Subject: Re: 4.99.17 still panics on TS7250 (was: Re: 4.99.16 panics on
To: Anders Lindgren <ali@df.lth.se>
From: Chris Gilbert <chris@dokein.co.uk>
List: port-arm
Date: 04/15/2007 15:44:03
On Wed, 11 Apr 2007 01:33:12 +0200 (CEST)
Anders Lindgren <ali@df.lth.se> wrote:

>    Ok, noticing there have been a lot of updates in sys/kern etc during 
> easter, I cvs up'd tonight and rebuilt a complete distribution, put a copy 
> of the TS7200 epe0 kernel in DESTDIR, MAKEDEV'd its /dev etc and 
> TFTP-booted the corresponding netbsd-epe0.bin image.
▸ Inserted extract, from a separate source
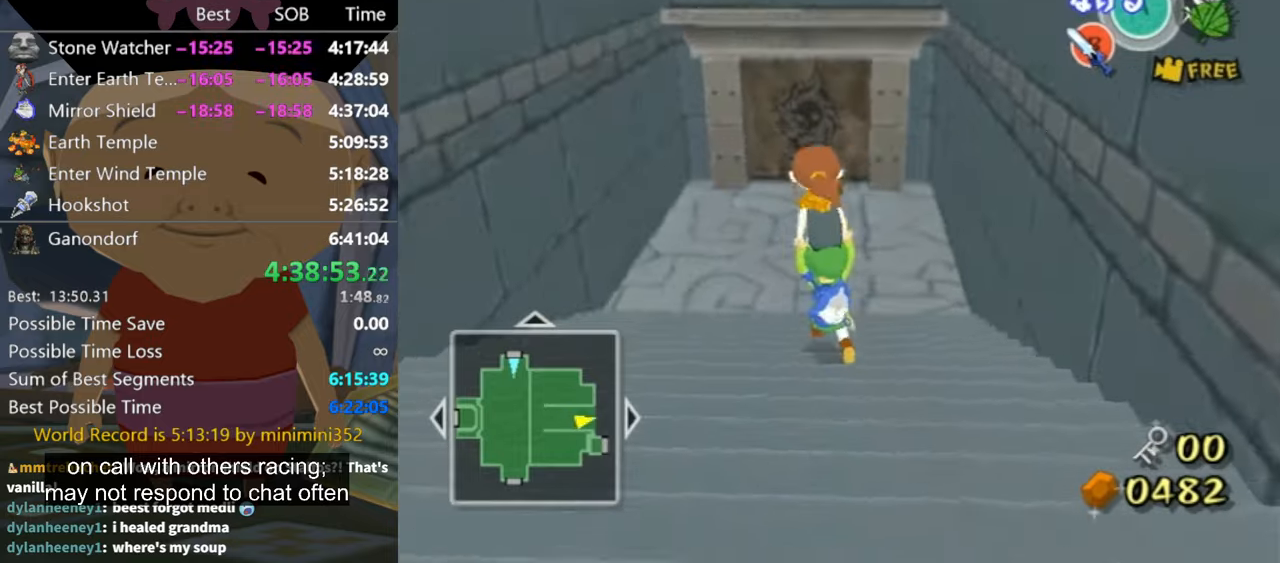
{"buttons": [], "left_stick": "up", "right_stick": "center", "events": [[33, "right_stick", "down-right"], [100, "left_stick", "up"], [167, "right_stick", "center"]]}
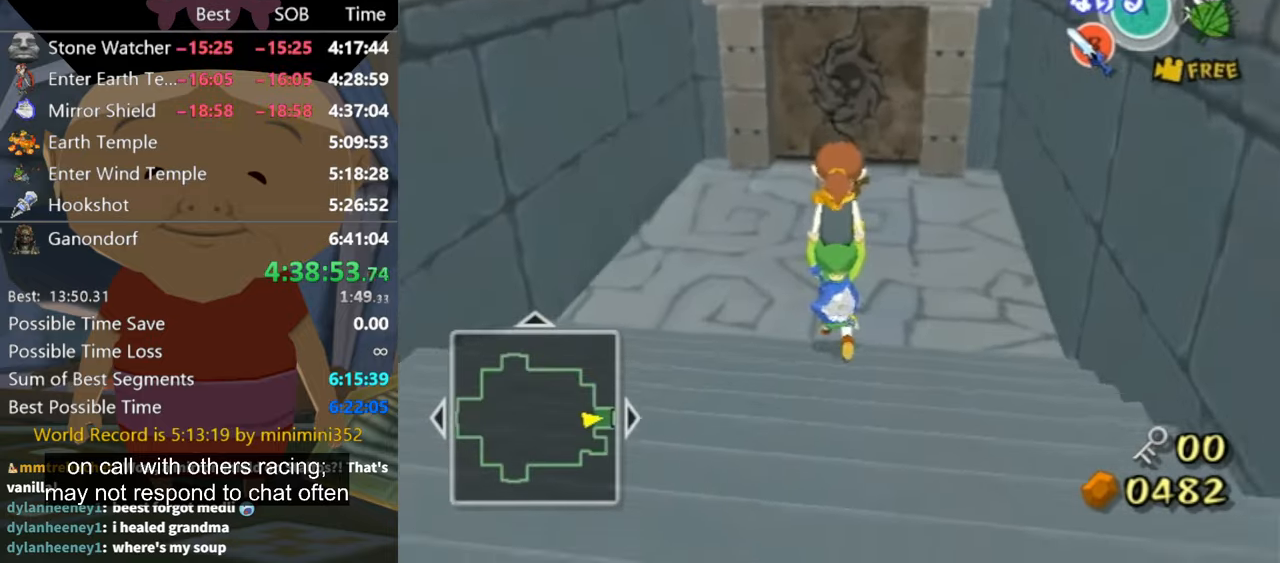
{"buttons": [], "left_stick": "up", "right_stick": "center", "events": []}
Still *boom* with an 
> unmodified kernel.
> 
>    Noticed the following interesting tidbits:
> 
>    With default TS7200 kernel, at:
> 
> ---8<---
> nfs_boot: my_addr=192.168.1.12
> nfs_boot: my_mask=255.255.255.0
> nfs_boot: gateway=192.168.1.1
> root on 192.168.1.6:/export/tsarm
> /etc/rc.conf is not configured.  Multiuser boot aborted.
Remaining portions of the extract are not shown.